Matt Wartian was asked about scale-up, at least at LA. After all, the Port of LA is the 19th largest in the world, the 9th largest when combined with the Port of Long Beach. LA was visited by 1,951 vessels in 2015. Unanswered questions include how much AMP infrastructure is needed, how many ShoreKats that might involve and who will pay for it all. Wartian himself doesn’t know. That said; there will only be one ShoreKat at the Pasha project. The Pasha terminal is a break-bulk facility and usually unloads just one ship at a time; so operationally, that works. As the emission reduction program expands, though, to other terminals, and other Ports, the “right number” of units – AMP and ShoreKats – still needs to be determined.
The Port of LA has no plans to expand AMP beyond the current 24 berths, which cost the Port about $180 million. As a comparison, the ShoreKat used in the Pasha project cost $3.7 million. Demand – and future investments – will likely become clearer for vessel and terminal operators, and the Ports themselves, when compliance plans can be reviewed.

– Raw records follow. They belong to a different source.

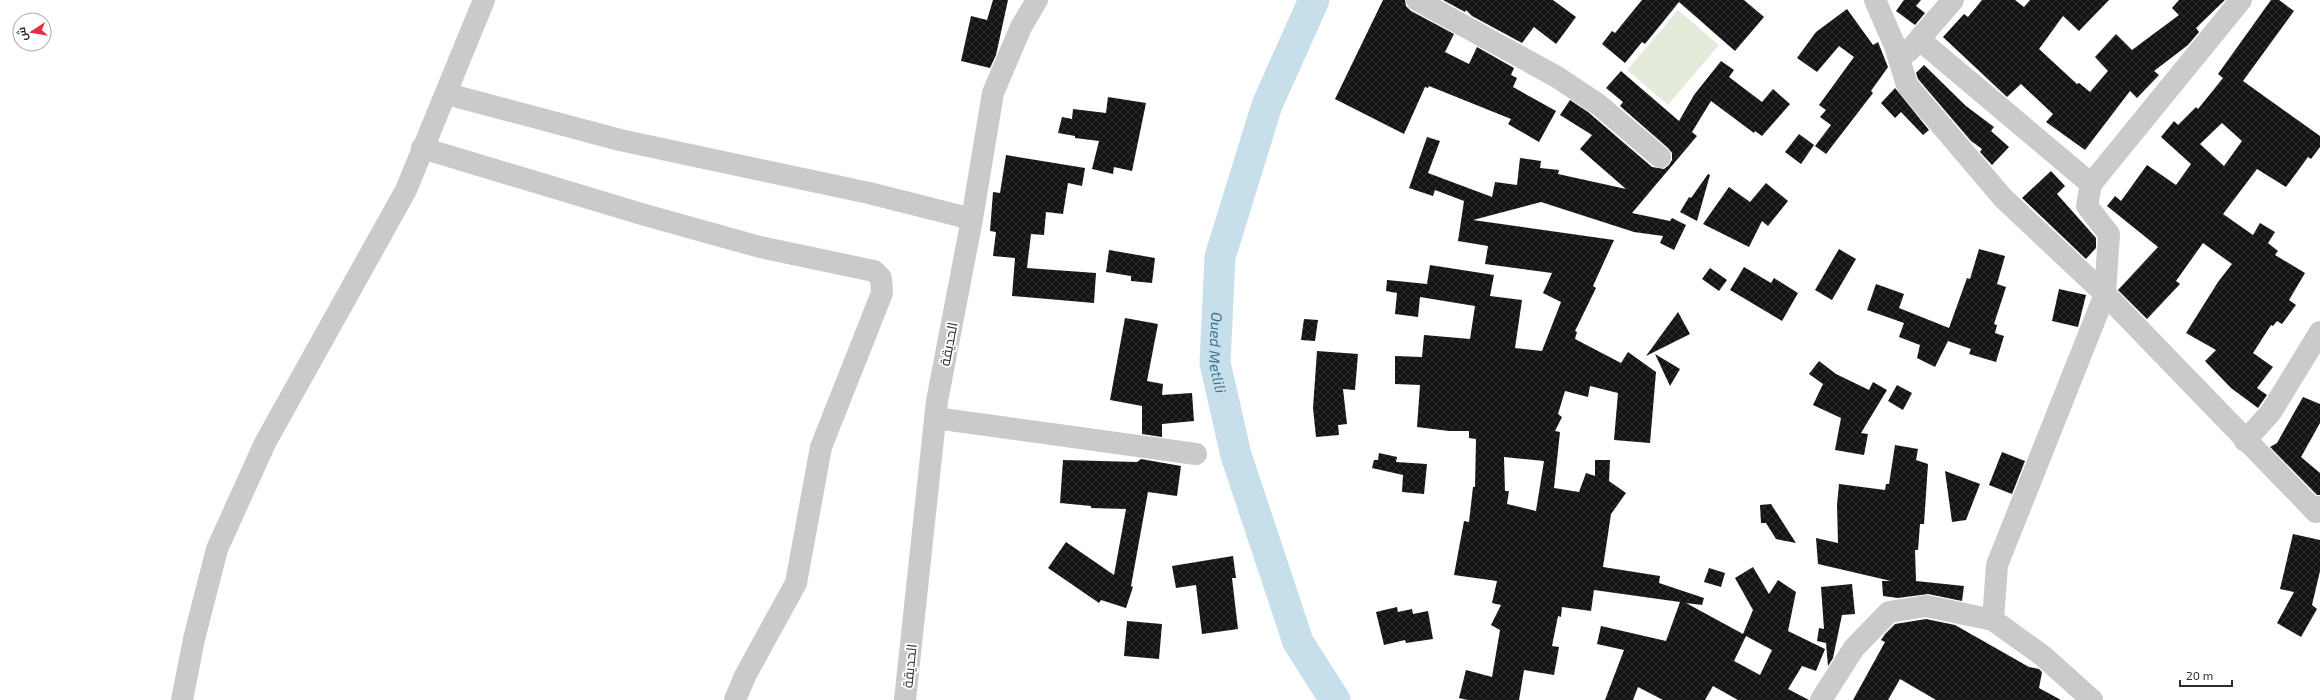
<svg xmlns="http://www.w3.org/2000/svg" width="2320" height="700" viewBox="0 0 2320 700" font-family="'Exo 2',Cairo,sans-serif">
<style>
.garden{fill:#e4ebda}
.lines{fill:none;stroke-linecap:round;stroke-linejoin:round}
.river{stroke:#c6dfeb;stroke-width:31}
.building{fill:url(#building-cross-hatch);fill-rule:evenodd}
.minor{stroke:#cacaca;stroke-width:22}
.labels{text-anchor:middle;dominant-baseline:central;stroke-width:4;stroke-linejoin:round;paint-order:stroke}
.street-label{font-size:14px;fill:#2d2d2d;stroke:#fff}
.water-label{font-size:15px;font-style:italic;fill:#3b758f;stroke:#fff}
</style>
<defs>
<pattern id="building-cross-hatch" width="8" height="8" patternUnits="userSpaceOnUse"><rect width="8" height="8" fill="#141414"/><path d="M0 0l8 8M0 8l8-8" fill="none" stroke="#2e2e2e"/></pattern>
</defs>
<rect width="100%" height="100%" fill="#fff"/>
<!-- garden -->
<polygon class="garden" points="1678,10 1719,45 1668,105 1627,70"/>
<g class="lines">
<!-- river -->
<path class="river" id="s1" d="M1314 0 1267 105 1220 257 1215 363 1236 455 1298 642 1335 700"/>
</g>
<!-- building -->
<g class="building">
<polygon points="993,0 1008,0 996,55 990,68 961,61 971,16 987,20"/>
<polygon points="1383,0 1405,0 1406,6 1411,11 1454,34 1445,52 1469,64 1477,47 1514,68 1511,75 1517,78 1513,87 1556,111 1539,142 1508,124 1511,119 1429,86 1428,88 1425,87 1404,134 1335,99"/>
<polygon points="1443,0 1553,0 1576,17 1556,44 1534,27 1522,43 1472,16 1466,10 1465,12"/>
<polygon points="1642,0 1744,0 1764,17 1735,51 1679,2 1645,44 1642,42 1625,63 1602,44 1612,31 1615,33"/>
<polygon points="1904,0 1921,0 1916,6 1925,13 1915,25 1896,11"/>
<polygon points="1982,0 2015,0 2024,7 2030,0 2109,0 2079,31 2063,16 2039,49 2077,84 2079,83 2090,92 2108,71 2095,57 2116,34 2132,50 2179,15 2172,8 2179,0 2225,0 2196,28 2199,32 2188,45 2154,71 2159,75 2137,98 2130,91 2085,150 2046,122 2053,114 2021,84 2007,97 1943,37 1964,14 1968,17"/>
<path d="M2271 0H2279L2294 11 2243 81 2320 136V147L2311 159 2308 157 2286 187 2257 169 2223 214 2253 235 2260 223 2275 232 2268 243 2278 251 2275 255 2305 273 2289 300 2296 305 2282 324 2277 321 2273 326 2271 325 2253 353 2273 367 2257 388 2267 395 2258 408 2231 388 2205 361 2216 350 2186 333 2218 282 2232 264 2203 243 2176 281 2180 284 2147 319 2118 290 2158 247 2107 206 2115 196 2121 201 2147 165 2176 185 2191 164 2161 137 2174 121 2178 125 2196 107 2198 109 2223 78 2218 74ZM2222 123 2242 141 2224 166 2200 144Z"/>
<polygon points="1847,9 1873,45 1878,42 1888,67 1871,91 1873,93 1826,154 1815,146 1831,125 1820,117 1826,110 1819,105 1854,57 1839,46 1817,72 1797,58 1816,32"/>
<path d="M1721 61 1734 70 1729 77 1762 102 1773 89 1790 104 1762 136 1755 131 1754 133 1711 101 1692 132 1697 136 1632 213 1670 221 1672 218 1686 225 1674 250 1660 243 1663 236 1634 232 1541 202 1473 220 1614 240 1593 286 1596 288 1575 331 1577 332 1575 339 1621 363 1628 352 1656 372 1650 443 1614 440 1618 393 1590 386 1588 397 1565 391 1558 414 1562 417 1555 431 1560 432 1554 488 1579 492 1586 473 1595 476V460H1610L1609 481 1626 493 1611 514 1603 567 1660 576 1659 583 1704 598 1702 605 1686 603 1743 634 1753 610 1735 578 1753 567 1769 594 1778 580 1796 592 1788 631 1825 649 1816 671 1802 666 1788 689 1809 700H1738L1713 686 1705 700H1663L1638 687 1633 700H1605L1624 650 1597 644 1601 626 1666 641 1680 602 1594 590 1591 611 1562 607 1561 617 1558 616 1552 646 1559 647 1554 675 1524 670 1519 700H1468L1459 698 1466 670 1492 677 1500 630 1491 625 1501 605 1492 603 1497 581 1454 575 1464 521 1469 522 1473 487H1475L1476 439 1469 438V431H1449L1417 427 1420 385 1395 384V356L1422 357 1424 335 1470 339 1475 306 1420 297 1418 317 1395 314 1397 293 1386 291 1387 280 1427 284 1430 265 1494 275 1490 296 1522 300 1515 348 1542 351 1561 302 1543 293 1552 273 1485 264 1488 246 1458 241 1464 201 1435 190 1433 196 1409 188 1427 137 1440 141 1428 173 1492 197 1495 182 1517 185 1520 158 1541 161 1540 168 1559 170 1558 174 1626 189 1580 149 1592 135 1560 115 1570 100 1588 112 1652 167 1664 169 1669 165 1672 160V153L1668 148 1620 106 1623 102 1606 88 1621 71 1679 121 1694 95ZM1504 457 1544 461 1536 511 1507 504 1509 491H1505ZM1746 636 1772 650 1760 675 1734 661Z"/>
<polygon points="1924,65 1966,106 1994,127 1991,131 2009,147 1992,165 1980,152 1982,149 1971,141 1918,79 1916,73"/>
<polygon points="1895,88 1929,130 1923,135 1901,112 1895,118 1881,103"/>
<polygon points="1108,97 1146,103 1132,171 1114,167 1113,174 1092,169 1099,141 1075,138 1075,136 1058,133 1062,117 1072,119 1073,109 1106,113"/>
<polygon points="1799,134 1814,145 1801,164 1785,152"/>
<polygon points="1006,155 1085,168 1082,186 1068,183 1063,214 1046,212 1044,235 1031,234 1027,268 1096,273 1094,303 1012,296 1015,258 993,256 996,232 990,231 993,192 1000,193"/>
<polygon points="2051,171 2065,186 2057,194 2096,238 2096,248 2086,259 2022,198"/>
<polygon points="1708,174 1710,175 1697,221 1680,212 1689,197 1691,198"/>
<polygon points="1766,183 1788,201 1768,226 1762,221 1749,247 1703,224 1729,187 1750,202"/>
<polygon points="1839,249 1856,259 1832,300 1815,290"/>
<polygon points="1979,249 2005,256 1997,284 2006,287 1994,324 1997,325 1995,333 2004,336 1996,362 1969,354 1971,349 1948,341 1935,367 1917,358 1920,345 1899,337 1904,323 1867,310 1876,284 1904,294 1899,308 1949,328 1967,278 1970,279"/>
<polygon points="1109,250 1155,258 1152,283 1131,281 1131,276 1106,272"/>
<polygon points="1744,267 1771,283 1774,278 1798,293 1782,321 1730,290"/>
<polygon points="1710,268 1727,280 1719,291 1702,279"/>
<polygon points="2059,289 2086,295 2078,327 2052,321"/>
<polygon points="1678,312 1690,334 1646,356"/>
<polygon points="1125,318 1158,324 1147,381 1163,384 1162,395 1192,393 1194,421 1162,424 1162,437 1142,434 1142,406 1110,400"/>
<polygon points="1304,319 1318,320 1315,341 1301,340"/>
<polygon points="1317,351 1358,354 1355,390 1343,389 1347,424 1338,425 1339,435 1316,437 1313,408"/>
<polygon points="1655,354 1680,369 1670,386"/>
<polygon points="1819,361 1836,374 1869,390 1873,382 1887,390 1861,433 1868,434 1864,455 1835,450 1841,418 1813,405 1823,384 1809,374"/>
<polygon points="1897,385 1912,393 1903,410 1888,401"/>
<polygon points="2303,397 2320,404 2320,423 2301,457 2320,473 2320,495 2317,495 2270,447 2277,443"/>
<polygon points="1895,445 1918,449 1916,460 1928,464 1924,524 1920,524 1918,550 1915,550 1916,581 1964,586 1962,601 1928,594 1898,598 1883,596 1882,581 1891,581 1818,564 1816,538 1838,543 1837,505 1839,484 1885,490 1886,484 1889,484"/>
<polygon points="2002,452 2025,461 2012,494 1989,485"/>
<polygon points="1379,453 1397,457 1396,462 1427,464 1424,494 1402,492 1403,475 1372,468 1374,460 1378,460"/>
<polygon points="1141,459 1181,466 1177,496 1148,492 1131,586 1133,587 1126,608 1101,600 1099,603 1048,568 1066,542 1114,575 1126,509 1091,508 1091,506 1060,503 1063,460 1137,462"/>
<polygon points="1945,471 1980,484 1966,520 1952,522"/>
<polygon points="1771,504 1796,543 1776,539 1766,523 1761,523 1760,505"/>
<polygon points="2293,534 2320,540 2320,571 2312,605 2317,609 2301,637 2277,623 2294,592 2280,589"/>
<polygon points="1233,556 1236,578 1232,578 1238,629 1202,634 1196,585 1176,588 1172,566"/>
<polygon points="1709,568 1725,573 1721,587 1704,582"/>
<polygon points="1852,584 1855,614 1842,615 1833,658 1828,666 1826,643 1817,641 1819,628 1824,629 1821,587"/>
<polygon points="1397,607 1398,612 1412,609 1413,614 1428,611 1433,639 1406,643 1405,640 1384,645 1376,612"/>
<polygon points="1926,619 1955,625 2029,667 2039,669 2042,672 2039,688 2061,700 1936,700 1900,679 1888,700 1853,700 1885,642 1881,640 1885,634 1895,624"/>
<polygon points="1127,621 1162,624 1159,659 1124,656"/>
</g>
<g class="lines">
<!-- minor -->
<g class="minor">
<polyline points="1417,0 1557,77 1599,105 1660,157"/>
<polyline points="1875,0 1895,46 1907,85 2003,198 2105,294 2316,512 2320,507"/>
<polyline points="1920,40 2091,184"/>
<polyline points="1909,51 1953,0"/>
<polyline points="447,94 620,140 869,193 972,219"/>
<polyline points="422,148 645,215 760,247 874,271 881,278 882,293 821,447 796,583 745,676 735,700"/>
<polyline points="935,418 1196,454"/>
<polyline points="2245,441 2271,412 2320,332"/>
<polyline points="1993,620 1997,565 2105,294 2109,234 2087,206 2091,184 2241,0"/>
<polyline points="182,700 194,639 217,549 265,443 406,190 484,0"/>
<polyline points="905,700 937,401 972,219 993,93 1021,27 1037,0"/>
<polyline points="1821,700 1854,648 1889,612 1926,606 1993,620 2043,656 2092,700"/>
</g>
</g>
<g class="labels">
<!-- street labels -->
<g class="street-label">
<text transform="translate(948 344) rotate(-79)">الحديقة</text>
<text transform="translate(909 666) rotate(-84)">الحديقة</text>
</g>
<!-- water labels -->
<g class="water-label">
<text stroke="none"><textPath href="#s1" startOffset="370">Oued Metlili</textPath></text>
</g>
</g>
<!-- north arrow -->
<g transform="translate(32 32) rotate(258)"><circle r="19" fill="#ffffff" stroke="#ababab"/>
<path d="M0-3L7 15L0 10L-7 15Z" fill="#e52e4a"/>
<text y="-6" font-size="11" font-weight="bold" text-anchor="middle" fill="#2d2d2d">ش</text>
</g>
<!-- scale -->
<path d="M2180 680v6h52v-6" fill="none" stroke="#2d2d2d" stroke-width="2"/>
<text x="2186" y="680" font-size="12" fill="#2d2d2d" stroke="#ffffff" stroke-width="3" paint-order="stroke">20 m</text>
</svg>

In many ways, transportation electrification is hardly about transport. In California, TE is about using electric power primarily to replace individual engines and power plants. TE is not being advanced because it offers better, more efficient or safer transport. Furthermore, because TE results from command, not demand, it sweeps in new regulations and enforcement to ensure participation, compliance, equity and, eventually, the data that will document improved air quality and reduced climate impacts.
Hopefully, these non-transport goals will still allow safe, efficient and cost-effective maritime shipping.